-- EXERCISE MATERIAL follows --

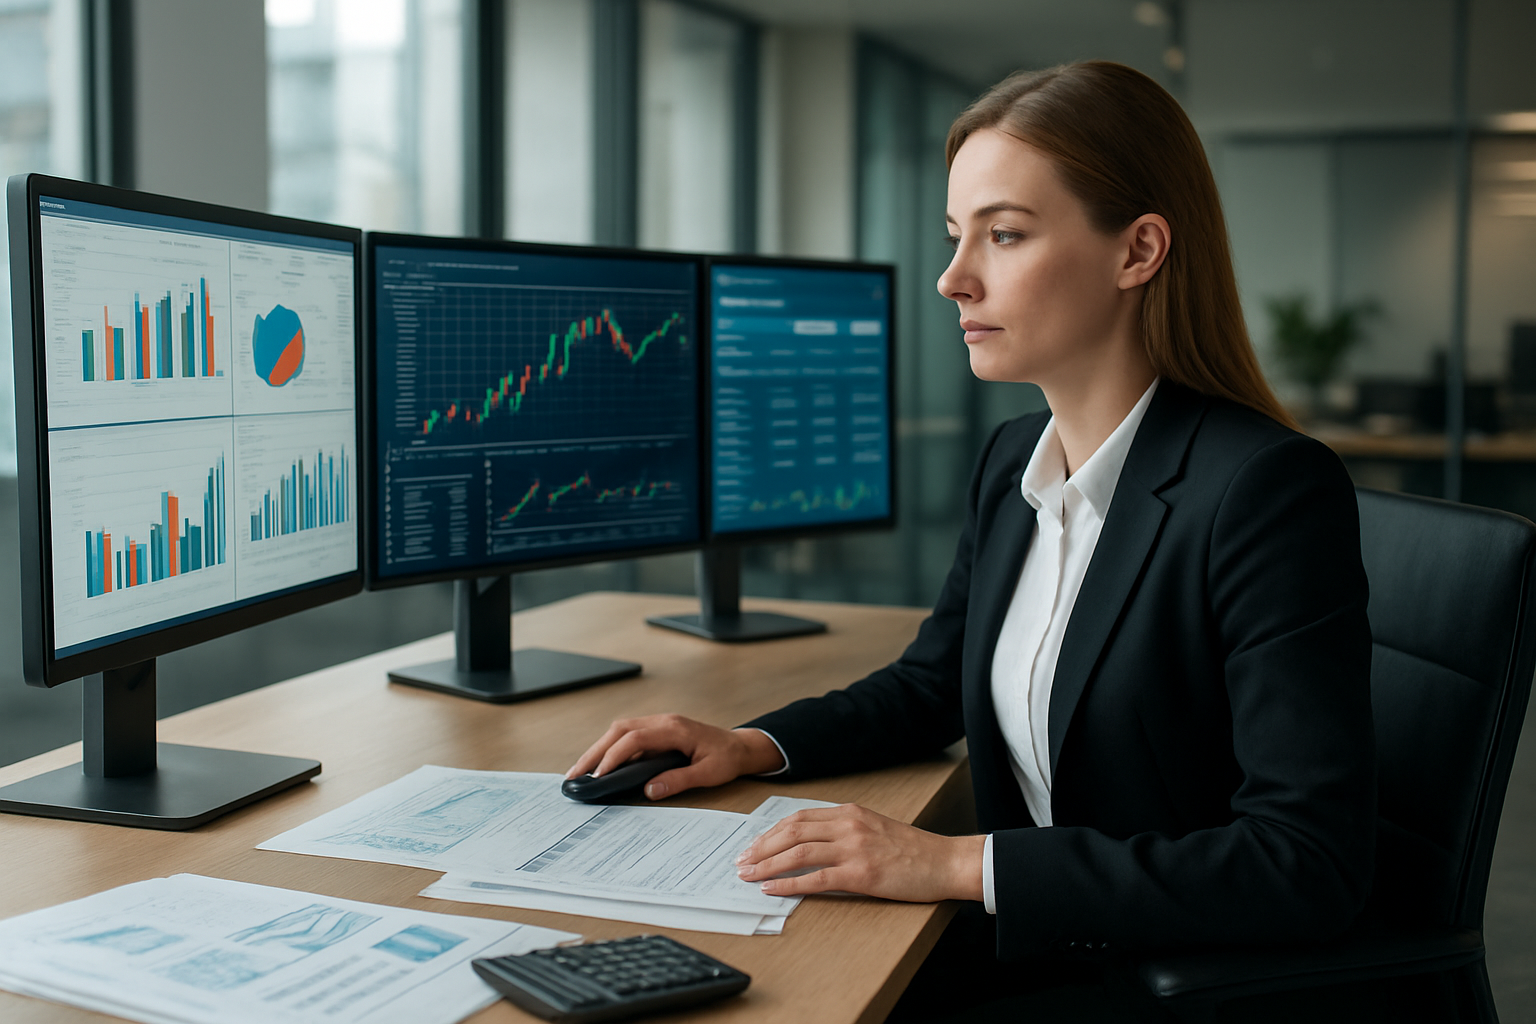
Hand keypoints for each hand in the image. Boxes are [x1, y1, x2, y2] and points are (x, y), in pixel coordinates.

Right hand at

-- EXERCISE MATERIAL concluded --
-- EXERCISE MATERIAL follows --

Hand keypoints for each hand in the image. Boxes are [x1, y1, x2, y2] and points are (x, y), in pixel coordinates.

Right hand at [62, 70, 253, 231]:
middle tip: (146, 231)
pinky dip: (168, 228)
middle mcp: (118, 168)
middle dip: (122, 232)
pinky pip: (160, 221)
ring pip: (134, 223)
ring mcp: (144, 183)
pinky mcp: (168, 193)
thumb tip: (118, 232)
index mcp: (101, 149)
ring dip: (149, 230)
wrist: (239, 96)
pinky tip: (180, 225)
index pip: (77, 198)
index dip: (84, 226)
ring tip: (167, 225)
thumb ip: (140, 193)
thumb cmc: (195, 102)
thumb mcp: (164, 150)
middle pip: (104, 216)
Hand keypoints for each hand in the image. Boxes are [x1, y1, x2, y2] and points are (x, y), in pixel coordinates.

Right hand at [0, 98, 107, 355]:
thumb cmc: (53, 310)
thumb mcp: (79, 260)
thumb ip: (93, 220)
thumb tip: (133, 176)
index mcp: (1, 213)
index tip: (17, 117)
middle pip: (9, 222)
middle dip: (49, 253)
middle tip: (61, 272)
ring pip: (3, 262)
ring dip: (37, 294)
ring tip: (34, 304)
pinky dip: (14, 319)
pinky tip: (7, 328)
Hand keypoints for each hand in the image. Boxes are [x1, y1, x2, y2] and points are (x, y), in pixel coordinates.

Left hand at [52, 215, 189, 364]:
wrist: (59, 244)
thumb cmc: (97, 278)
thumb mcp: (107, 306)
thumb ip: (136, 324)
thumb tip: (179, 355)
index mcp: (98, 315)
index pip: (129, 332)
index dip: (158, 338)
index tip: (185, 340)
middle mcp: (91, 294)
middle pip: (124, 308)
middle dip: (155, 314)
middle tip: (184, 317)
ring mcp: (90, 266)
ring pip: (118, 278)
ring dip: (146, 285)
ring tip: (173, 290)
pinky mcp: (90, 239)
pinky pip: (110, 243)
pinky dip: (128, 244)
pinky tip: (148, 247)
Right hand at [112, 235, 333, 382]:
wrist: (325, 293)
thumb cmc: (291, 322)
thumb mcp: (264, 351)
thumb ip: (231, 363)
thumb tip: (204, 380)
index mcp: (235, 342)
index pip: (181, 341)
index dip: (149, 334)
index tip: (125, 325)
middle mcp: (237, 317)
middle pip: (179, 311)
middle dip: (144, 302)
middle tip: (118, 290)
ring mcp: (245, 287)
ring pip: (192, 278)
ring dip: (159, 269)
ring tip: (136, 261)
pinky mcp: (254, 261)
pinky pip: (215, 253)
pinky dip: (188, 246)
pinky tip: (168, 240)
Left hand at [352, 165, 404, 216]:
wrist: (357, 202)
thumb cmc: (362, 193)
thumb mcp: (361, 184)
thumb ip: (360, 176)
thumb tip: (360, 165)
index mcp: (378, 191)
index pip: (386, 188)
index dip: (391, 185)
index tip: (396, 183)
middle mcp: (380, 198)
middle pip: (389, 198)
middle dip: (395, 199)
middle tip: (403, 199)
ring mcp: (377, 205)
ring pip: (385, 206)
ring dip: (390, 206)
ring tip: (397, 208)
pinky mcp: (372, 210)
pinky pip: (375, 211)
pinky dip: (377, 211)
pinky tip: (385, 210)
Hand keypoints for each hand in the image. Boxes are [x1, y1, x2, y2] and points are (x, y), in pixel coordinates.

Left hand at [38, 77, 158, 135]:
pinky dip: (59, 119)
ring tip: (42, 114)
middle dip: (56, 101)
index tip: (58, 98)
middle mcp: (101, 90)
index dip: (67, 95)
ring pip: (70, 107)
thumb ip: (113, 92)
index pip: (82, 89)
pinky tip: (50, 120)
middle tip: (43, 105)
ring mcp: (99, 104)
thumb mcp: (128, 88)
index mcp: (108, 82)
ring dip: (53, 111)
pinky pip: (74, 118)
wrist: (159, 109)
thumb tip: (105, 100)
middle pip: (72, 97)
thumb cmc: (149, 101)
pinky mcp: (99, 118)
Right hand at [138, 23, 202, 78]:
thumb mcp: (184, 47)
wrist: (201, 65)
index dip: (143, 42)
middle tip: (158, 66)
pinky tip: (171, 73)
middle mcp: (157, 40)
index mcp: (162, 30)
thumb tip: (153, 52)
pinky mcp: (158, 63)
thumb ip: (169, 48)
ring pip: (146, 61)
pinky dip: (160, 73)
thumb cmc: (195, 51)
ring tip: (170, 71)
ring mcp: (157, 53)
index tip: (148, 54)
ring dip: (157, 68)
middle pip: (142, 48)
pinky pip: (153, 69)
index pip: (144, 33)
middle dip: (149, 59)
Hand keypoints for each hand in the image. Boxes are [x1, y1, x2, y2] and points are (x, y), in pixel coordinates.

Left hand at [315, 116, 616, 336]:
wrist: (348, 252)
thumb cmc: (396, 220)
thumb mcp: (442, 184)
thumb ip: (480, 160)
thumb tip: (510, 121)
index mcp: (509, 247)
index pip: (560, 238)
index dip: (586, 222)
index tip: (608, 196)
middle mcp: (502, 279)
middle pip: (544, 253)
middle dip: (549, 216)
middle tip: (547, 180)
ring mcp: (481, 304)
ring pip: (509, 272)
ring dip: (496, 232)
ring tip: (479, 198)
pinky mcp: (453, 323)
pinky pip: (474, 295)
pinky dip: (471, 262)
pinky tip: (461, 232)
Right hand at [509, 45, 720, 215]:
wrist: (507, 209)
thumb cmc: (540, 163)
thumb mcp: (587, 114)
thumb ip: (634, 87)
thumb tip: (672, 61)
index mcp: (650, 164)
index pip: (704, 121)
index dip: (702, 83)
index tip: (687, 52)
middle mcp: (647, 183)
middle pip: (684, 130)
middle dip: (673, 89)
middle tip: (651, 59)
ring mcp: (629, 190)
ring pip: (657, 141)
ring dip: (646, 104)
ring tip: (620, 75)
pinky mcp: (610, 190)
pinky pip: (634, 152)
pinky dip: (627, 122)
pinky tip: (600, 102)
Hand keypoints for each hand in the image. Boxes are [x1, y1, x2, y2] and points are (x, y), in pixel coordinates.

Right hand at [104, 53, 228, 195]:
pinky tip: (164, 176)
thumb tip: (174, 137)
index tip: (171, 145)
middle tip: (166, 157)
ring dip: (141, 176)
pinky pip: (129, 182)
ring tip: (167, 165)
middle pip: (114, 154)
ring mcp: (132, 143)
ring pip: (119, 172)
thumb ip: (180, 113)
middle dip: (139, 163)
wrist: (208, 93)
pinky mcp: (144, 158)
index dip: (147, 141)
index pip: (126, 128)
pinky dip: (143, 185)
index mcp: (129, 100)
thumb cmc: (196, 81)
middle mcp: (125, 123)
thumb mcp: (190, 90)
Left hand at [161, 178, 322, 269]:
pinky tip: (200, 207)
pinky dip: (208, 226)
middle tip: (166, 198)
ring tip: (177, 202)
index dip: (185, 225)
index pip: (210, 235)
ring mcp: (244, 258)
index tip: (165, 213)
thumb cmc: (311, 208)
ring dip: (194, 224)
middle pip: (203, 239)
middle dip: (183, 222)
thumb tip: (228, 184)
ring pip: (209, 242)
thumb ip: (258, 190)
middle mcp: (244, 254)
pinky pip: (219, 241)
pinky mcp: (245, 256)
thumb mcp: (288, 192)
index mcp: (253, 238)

-- EXERCISE MATERIAL concluded --

(EXERCISE DIRECTIONS)
The task calls for every line of the material that contains the string "Left".

(EXPECTED OUTPUT)
Left hand at [52, 215, 189, 364]:
Left hand at [352, 165, 404, 216]:
Left hand at [38, 77, 158, 135]:
Left hand at [315, 116, 616, 336]:
Left hand at [161, 178, 322, 269]:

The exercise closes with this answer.